(Collected data)
___
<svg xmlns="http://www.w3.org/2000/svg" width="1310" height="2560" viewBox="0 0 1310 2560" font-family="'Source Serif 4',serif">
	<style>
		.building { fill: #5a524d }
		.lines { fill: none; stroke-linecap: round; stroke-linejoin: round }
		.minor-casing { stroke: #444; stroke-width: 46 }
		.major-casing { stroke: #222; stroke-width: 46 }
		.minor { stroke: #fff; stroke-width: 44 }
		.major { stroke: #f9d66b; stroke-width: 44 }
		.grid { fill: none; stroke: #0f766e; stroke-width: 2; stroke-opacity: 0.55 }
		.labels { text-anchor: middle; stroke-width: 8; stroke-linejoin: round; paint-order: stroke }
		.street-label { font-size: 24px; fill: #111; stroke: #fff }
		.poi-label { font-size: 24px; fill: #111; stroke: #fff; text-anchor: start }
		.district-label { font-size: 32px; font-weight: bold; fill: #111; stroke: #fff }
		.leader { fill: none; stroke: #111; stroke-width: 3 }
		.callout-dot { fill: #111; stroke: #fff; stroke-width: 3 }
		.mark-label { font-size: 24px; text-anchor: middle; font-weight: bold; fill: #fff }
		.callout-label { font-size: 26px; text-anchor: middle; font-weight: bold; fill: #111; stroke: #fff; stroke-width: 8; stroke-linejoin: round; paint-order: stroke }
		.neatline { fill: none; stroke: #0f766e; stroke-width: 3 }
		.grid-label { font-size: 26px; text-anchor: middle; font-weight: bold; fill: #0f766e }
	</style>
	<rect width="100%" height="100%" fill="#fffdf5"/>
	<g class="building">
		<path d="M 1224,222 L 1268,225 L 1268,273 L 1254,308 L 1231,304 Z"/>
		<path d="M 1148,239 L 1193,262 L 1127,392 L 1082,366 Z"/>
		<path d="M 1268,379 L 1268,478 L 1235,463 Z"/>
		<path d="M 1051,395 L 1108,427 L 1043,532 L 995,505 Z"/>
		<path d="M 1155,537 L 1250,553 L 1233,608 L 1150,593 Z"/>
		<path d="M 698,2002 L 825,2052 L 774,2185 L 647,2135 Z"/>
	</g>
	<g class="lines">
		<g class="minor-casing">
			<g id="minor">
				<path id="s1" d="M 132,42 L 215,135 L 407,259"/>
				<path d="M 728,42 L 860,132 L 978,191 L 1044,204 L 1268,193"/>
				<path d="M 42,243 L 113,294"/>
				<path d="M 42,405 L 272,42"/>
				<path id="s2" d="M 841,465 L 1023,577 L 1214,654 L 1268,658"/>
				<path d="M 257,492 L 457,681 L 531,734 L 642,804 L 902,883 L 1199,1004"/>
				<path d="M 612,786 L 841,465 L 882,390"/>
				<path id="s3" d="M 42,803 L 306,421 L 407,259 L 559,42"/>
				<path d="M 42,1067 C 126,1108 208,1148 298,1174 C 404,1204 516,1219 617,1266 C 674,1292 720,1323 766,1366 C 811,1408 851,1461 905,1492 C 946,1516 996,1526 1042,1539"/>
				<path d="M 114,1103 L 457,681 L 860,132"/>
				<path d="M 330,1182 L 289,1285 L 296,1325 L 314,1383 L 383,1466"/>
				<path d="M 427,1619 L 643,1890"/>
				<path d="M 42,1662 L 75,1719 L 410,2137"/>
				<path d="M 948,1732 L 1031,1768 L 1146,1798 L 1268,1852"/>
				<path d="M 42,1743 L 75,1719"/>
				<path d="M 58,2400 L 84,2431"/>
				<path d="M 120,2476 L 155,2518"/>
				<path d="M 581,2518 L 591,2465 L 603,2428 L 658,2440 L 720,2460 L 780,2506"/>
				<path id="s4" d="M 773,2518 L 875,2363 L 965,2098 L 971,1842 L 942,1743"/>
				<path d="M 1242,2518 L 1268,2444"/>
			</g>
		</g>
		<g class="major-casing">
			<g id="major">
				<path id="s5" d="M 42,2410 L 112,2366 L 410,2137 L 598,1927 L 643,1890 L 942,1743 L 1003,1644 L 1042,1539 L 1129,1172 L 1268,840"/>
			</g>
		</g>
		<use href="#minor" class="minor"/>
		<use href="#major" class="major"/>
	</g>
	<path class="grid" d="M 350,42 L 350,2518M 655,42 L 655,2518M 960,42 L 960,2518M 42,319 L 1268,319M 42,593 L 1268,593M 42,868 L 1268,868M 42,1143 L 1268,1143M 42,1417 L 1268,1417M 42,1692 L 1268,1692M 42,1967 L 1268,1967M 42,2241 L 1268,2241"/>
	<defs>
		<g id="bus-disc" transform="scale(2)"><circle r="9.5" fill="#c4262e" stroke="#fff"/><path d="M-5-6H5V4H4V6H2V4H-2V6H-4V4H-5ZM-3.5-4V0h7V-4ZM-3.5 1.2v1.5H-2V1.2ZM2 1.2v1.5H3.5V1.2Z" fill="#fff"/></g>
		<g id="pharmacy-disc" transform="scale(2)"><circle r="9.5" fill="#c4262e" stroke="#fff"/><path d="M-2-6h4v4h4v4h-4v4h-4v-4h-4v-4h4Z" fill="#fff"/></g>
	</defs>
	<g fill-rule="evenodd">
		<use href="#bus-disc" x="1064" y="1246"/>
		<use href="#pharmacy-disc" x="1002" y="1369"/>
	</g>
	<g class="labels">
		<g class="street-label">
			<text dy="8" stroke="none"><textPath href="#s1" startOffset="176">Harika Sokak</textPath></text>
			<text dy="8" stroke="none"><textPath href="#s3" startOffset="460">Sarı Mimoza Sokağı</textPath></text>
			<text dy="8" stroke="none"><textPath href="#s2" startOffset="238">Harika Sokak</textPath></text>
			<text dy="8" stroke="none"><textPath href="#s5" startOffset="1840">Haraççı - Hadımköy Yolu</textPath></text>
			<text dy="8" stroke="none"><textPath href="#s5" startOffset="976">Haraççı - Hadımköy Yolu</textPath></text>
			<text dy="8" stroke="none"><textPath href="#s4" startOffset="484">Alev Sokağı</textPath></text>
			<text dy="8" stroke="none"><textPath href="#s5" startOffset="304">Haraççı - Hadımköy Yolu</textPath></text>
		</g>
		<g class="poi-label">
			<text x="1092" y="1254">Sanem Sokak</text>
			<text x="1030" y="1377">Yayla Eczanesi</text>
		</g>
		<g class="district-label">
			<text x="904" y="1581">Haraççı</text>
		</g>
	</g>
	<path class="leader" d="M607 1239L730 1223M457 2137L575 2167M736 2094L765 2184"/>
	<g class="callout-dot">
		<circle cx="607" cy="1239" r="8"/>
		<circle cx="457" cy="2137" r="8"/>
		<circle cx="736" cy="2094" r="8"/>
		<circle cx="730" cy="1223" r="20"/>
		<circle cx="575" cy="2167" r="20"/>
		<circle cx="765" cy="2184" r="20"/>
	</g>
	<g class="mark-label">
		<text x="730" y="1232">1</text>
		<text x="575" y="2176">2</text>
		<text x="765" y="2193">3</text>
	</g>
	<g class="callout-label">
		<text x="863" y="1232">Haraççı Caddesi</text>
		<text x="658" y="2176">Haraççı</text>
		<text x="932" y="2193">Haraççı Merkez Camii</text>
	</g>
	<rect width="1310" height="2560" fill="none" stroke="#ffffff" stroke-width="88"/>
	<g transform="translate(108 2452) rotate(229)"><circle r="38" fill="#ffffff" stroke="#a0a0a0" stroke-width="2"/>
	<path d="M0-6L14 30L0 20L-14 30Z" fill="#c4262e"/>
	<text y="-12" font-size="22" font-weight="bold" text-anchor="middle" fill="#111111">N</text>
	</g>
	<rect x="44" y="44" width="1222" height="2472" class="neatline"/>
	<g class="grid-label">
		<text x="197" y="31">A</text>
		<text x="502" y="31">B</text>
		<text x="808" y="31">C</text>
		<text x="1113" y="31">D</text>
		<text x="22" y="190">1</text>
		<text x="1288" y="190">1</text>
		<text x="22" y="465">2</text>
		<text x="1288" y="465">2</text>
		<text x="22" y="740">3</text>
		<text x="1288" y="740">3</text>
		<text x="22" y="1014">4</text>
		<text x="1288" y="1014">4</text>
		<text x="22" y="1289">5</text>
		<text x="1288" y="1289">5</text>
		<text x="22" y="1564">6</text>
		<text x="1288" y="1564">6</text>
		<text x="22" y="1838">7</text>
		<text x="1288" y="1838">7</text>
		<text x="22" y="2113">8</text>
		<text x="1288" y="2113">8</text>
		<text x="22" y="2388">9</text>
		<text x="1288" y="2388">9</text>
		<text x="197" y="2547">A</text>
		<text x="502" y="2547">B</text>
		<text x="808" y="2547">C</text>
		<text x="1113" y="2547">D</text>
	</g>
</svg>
___
> [TO DO]: Return every line above that contains the word "lines".

> [RESPONSE TO THIS EXERCISE]:
		.lines { fill: none; stroke-linecap: round; stroke-linejoin: round }
	<g class="lines">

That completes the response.